» **Problem to solve**
Update the items below by replacing "Point out" with "Identify", leaving all other text unchanged.
— start Dataset records —
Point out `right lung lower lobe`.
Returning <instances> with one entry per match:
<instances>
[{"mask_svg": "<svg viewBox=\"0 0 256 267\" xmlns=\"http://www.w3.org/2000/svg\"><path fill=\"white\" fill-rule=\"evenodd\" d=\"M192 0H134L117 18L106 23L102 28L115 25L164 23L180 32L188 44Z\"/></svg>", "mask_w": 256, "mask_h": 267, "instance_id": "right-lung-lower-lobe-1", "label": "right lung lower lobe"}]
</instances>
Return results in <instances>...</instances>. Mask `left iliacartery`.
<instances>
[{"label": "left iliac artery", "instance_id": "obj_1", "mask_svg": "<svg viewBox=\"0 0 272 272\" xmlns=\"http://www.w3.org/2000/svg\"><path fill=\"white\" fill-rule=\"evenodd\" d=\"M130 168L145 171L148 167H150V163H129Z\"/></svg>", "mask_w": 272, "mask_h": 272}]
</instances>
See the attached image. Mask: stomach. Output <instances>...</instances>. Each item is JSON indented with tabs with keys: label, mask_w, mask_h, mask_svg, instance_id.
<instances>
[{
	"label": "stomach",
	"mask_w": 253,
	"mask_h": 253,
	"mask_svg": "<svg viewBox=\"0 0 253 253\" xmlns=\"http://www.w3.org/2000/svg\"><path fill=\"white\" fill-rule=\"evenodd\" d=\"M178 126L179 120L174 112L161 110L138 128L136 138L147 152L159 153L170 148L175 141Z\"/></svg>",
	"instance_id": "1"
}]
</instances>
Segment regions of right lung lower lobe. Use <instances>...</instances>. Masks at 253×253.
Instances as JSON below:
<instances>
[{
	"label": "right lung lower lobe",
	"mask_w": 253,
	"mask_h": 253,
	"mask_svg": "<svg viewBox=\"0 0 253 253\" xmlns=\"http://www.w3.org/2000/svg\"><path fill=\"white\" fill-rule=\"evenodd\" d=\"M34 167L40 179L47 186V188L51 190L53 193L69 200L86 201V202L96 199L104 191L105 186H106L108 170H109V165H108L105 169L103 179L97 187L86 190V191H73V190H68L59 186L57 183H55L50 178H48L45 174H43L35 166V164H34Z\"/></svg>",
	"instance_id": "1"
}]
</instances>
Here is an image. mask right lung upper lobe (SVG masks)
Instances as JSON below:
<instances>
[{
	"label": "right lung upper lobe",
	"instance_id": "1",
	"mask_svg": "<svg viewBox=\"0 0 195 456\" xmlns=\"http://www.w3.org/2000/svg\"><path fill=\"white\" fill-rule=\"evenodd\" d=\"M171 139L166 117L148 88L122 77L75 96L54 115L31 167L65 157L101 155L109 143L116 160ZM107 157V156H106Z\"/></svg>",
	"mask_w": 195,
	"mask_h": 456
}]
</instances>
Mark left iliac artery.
— end Dataset records —
» **Result below**
Identify `right lung lower lobe`.
Returning <instances> with one entry per match:
<instances>
[{"mask_svg": "<svg viewBox=\"0 0 256 267\" xmlns=\"http://www.w3.org/2000/svg\"><path fill=\"white\" fill-rule=\"evenodd\" d=\"M192 0H134L117 18L106 23L102 28L115 25L164 23L180 32L188 44Z\"/></svg>", "mask_w": 256, "mask_h": 267, "instance_id": "right-lung-lower-lobe-1", "label": "right lung lower lobe"}]
</instances>
Return results in <instances>...</instances>. Mask `left iliacartery`.
<instances>
[{"label": "left iliac artery", "instance_id": "obj_1", "mask_svg": "<svg viewBox=\"0 0 272 272\" xmlns=\"http://www.w3.org/2000/svg\"><path fill=\"white\" fill-rule=\"evenodd\" d=\"M130 168L145 171L148 167H150V163H129Z\"/></svg>", "mask_w": 272, "mask_h": 272}]
</instances>
See the attached image. Mask: stomach. Output <instances>...</instances>. Each item is JSON indented with tabs with keys: label, mask_w, mask_h, mask_svg, instance_id.
<instances>
[{
	"label": "stomach",
	"mask_w": 253,
	"mask_h": 253,
	"mask_svg": "<svg viewBox=\"0 0 253 253\" xmlns=\"http://www.w3.org/2000/svg\"><path fill=\"white\" fill-rule=\"evenodd\" d=\"M178 126L179 120L174 112L161 110L138 128L136 138L147 152L159 153L170 148L175 141Z\"/></svg>",
	"instance_id": "1"
}]
</instances>
Segment regions of right lung lower lobe. Use <instances>...</instances>. Masks at 253×253.
Instances as JSON below:
<instances>
[{
	"label": "right lung lower lobe",
	"mask_w": 253,
	"mask_h": 253,
	"mask_svg": "<svg viewBox=\"0 0 253 253\" xmlns=\"http://www.w3.org/2000/svg\"><path fill=\"white\" fill-rule=\"evenodd\" d=\"M34 167L40 179L47 186V188L51 190L53 193L69 200L86 201V202L96 199L104 191L105 186H106L108 170H109V165H108L105 169L103 179L97 187L86 190V191H73V190H68L59 186L57 183H55L50 178H48L45 174H43L35 166V164H34Z\"/></svg>",
	"instance_id": "1"
}]
</instances>
Here is an image. mask right lung upper lobe (SVG masks)
Instances as JSON below:
<instances>
[{
	"label": "right lung upper lobe",
	"instance_id": "1",
	"mask_svg": "<svg viewBox=\"0 0 195 456\" xmlns=\"http://www.w3.org/2000/svg\"><path fill=\"white\" fill-rule=\"evenodd\" d=\"M171 139L166 117L148 88L122 77L75 96L54 115L31 167L65 157L101 155L109 143L116 160ZM107 157V156H106Z\"/></svg>",
	"mask_w": 195,
	"mask_h": 456
}]
</instances>
Mark left iliac artery.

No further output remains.